▶ Esplora il materiale:
a – Nel testo sul piano FiberCop, in quanti anni si intende coprire famiglie e aziende con la fibra ottica in FTTH?
b – Traduci in inglese questa frase del testo sul piano FiberCop: «Attraverso il progetto FiberCop, quindi, si punta a coprire famiglie e aziende con la fibra ottica “pura” in FTTH nel giro di 5 anni.»
c – Trascrivi dal testo sul piano FiberCop il passo che va da "Ancora una novità" fino a "giro di 5 anni." incluso.

▶ Testo proposto:
-------------------------
Oltre 1600 Comuni raggiunti dalla fibra entro il 2025: ecco il piano FiberCop

di | 02-02-2021 | Fastweb, Fibra, Internet ADSL e Fibra, TIM, Tiscali

Ancora una novità per quanto riguarda la banda ultralarga nel nostro Paese: TIM ha presentato ad AGCOM il piano di coinvestimento per la realizzazione della rete di accesso secondaria in fibra ottica. Attraverso il progetto FiberCop, quindi, si punta a coprire famiglie e aziende con la fibra ottica “pura” in FTTH nel giro di 5 anni.

Oltre 1600 Comuni raggiunti dalla fibra entro il 2025: ecco il piano FiberCop
Confronta

Con l’offerta di coinvestimento per la creazione della rete di accesso secondaria in FTTH, TIM cerca di accelerare la diffusione della FTTH in Italia, abbandonando gradualmente le reti in rame. Si punta soprattutto alle aree grigie e nere del mercato:

  • le aree grigie sono quelle zone dove è già presente o vi sono progetti per sviluppare una rete in banda ultralarga da parte di un solo operatore entro i prossimi 3 anni;
  • le aree nere,invece, sono le zone dove sono già presenti n o verranno create almeno due reti in fibra da parte di provider differenti entro i prossimi 3 anni.

Sommario

FiberCop aperto a tutti i provider

Fibercop, la società nata da Telecom Italia in cui partecipano tra gli altri anche Fastweb e (indirettamente) Tiscali, si basa sul modello aperto previsto dal nuovo Codice Europeo delle Comunicazioni Elettroniche ed è il primo nell’Unione ad averlo adottato.
-------------------------
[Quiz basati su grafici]
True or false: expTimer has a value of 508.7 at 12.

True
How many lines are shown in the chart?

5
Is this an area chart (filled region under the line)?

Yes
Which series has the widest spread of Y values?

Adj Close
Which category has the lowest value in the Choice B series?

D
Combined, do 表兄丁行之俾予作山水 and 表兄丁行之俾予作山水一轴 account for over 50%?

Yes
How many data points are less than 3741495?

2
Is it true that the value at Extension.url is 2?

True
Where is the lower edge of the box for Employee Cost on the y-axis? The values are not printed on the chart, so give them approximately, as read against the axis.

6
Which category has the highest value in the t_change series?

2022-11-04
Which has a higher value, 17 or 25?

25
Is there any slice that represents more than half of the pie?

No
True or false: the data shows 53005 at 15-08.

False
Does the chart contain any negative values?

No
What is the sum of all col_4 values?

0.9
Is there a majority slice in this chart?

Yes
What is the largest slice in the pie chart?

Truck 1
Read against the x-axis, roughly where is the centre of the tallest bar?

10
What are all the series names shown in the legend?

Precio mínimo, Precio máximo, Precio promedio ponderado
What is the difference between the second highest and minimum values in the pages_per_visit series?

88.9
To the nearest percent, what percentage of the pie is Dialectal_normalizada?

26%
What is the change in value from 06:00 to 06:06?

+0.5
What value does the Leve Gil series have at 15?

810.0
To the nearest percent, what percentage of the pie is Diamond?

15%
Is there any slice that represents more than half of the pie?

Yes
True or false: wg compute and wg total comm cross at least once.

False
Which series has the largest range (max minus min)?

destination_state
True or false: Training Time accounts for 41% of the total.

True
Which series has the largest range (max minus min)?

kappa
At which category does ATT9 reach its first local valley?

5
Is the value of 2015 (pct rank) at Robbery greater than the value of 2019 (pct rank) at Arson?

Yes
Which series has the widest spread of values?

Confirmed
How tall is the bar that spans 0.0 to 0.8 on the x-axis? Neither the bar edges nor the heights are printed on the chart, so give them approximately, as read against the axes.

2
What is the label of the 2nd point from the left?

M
-------------------------
▶ Soluzioni degli esercizi:
a – Nel giro di 5 anni.

b – Through the FiberCop project, therefore, the aim is to cover households and businesses with "pure" FTTH fiber optics within 5 years.

c –
Ancora una novità per quanto riguarda la banda ultralarga nel nostro Paese: TIM ha presentato ad AGCOM il piano di coinvestimento per la realizzazione della rete di accesso secondaria in fibra ottica. Attraverso il progetto FiberCop, quindi, si punta a coprire famiglie e aziende con la fibra ottica “pura” in FTTH nel giro di 5 anni.